什長沉吟了一會,說道:“這個這就不知道了,我們基本也看不見李悅將軍。”
陳子重知道眼前這位什長知道的可能也就這些了,畢竟真正能了解情況的將校全部被孟益留了下來,可能孟益真的在隱瞞什么。
當然也有可能是李悅出了什么問題,不過孟益既然現在依然掌管著軍隊,那就表明軍中至少沒有出現太大的變故。
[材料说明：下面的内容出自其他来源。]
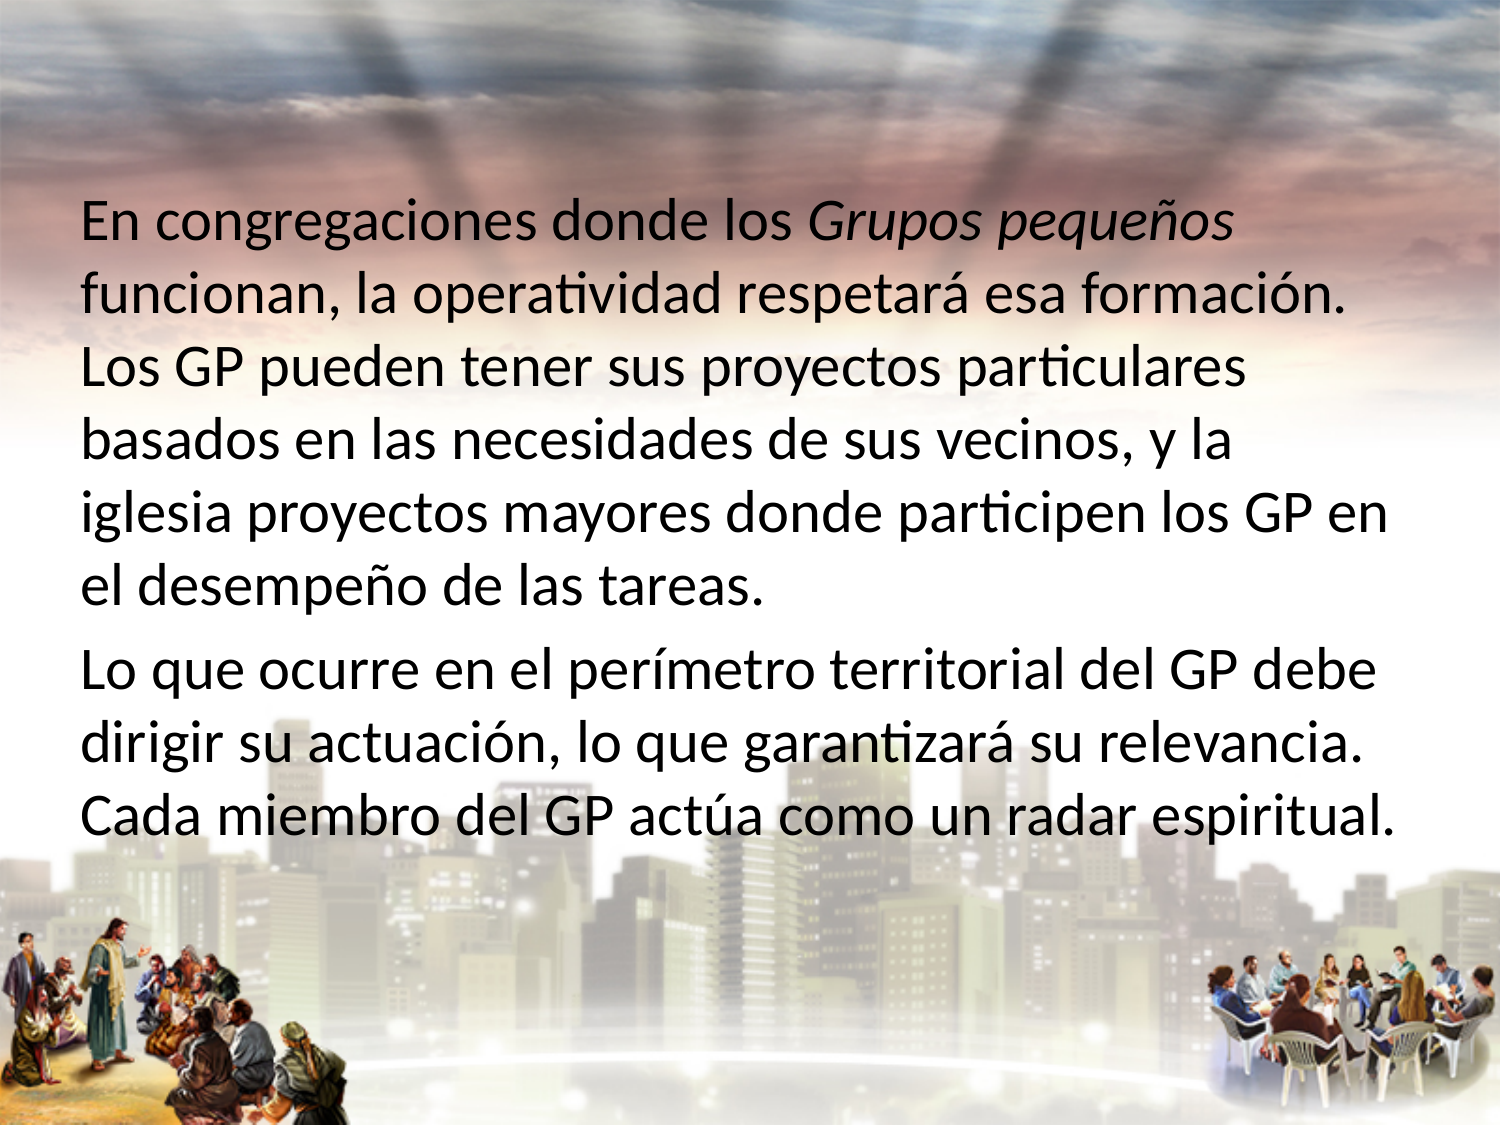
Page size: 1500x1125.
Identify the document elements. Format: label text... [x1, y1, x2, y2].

picture [0, 0, 1500, 1125]
list En congregaciones donde los Grupos pequeños funcionan, la operatividad respetará esa formación. Los GP pueden tener sus proyectos particulares basados en las necesidades de sus vecinos, y la iglesia proyectos mayores donde participen los GP en el desempeño de las tareas. Lo que ocurre en el perímetro territorial del GP debe dirigir su actuación, lo que garantizará su relevancia. Cada miembro del GP actúa como un radar espiritual. [64, 172, 1415, 916]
陳子重就擔心孟益部會被自己真正的“敵人”給滲透,萬一在公孫瓚攻伐肥如城期間,孟益突然率軍從背后來一刀。
哪怕他能提前做好準備,到時候恐怕也不好受。
所以陳子重決定自己還是先留一手,到時候恐怕需要嚴綱繼續率領軍隊在附近游弋,至少要保證不會遭到孟益部的突然背刺。
畢竟現在他也沒有機會去面見孟益,無法判斷孟益到底有沒有被異常入侵,如果孟益真的被入侵了的話,他主動去見孟益無異于自掘墳墓。
所以陳子重還是決定暫時放棄面見孟益的想法,只要他能在短時間內解決肥如,不給孟益任何反應時間,哪怕他想要搞一些陰謀詭計也只會落得一個敗退的結果。
就在陳子重胡思亂想的時候,嚴綱部已經完成了收編騎兵的所有工作。
眼看工作已經結束,但陳子重依然傻傻的站在原地,嚴綱不由得拉了一把陳子重,將他從思考狀態中帶回了現實。
“怎么,已經結束了?”陳子重看了一眼前方問道。
原本眼前還是數千騎兵,但眼下只剩下一些被拋棄的火把還在閃爍著光芒,已經沒有任何人了。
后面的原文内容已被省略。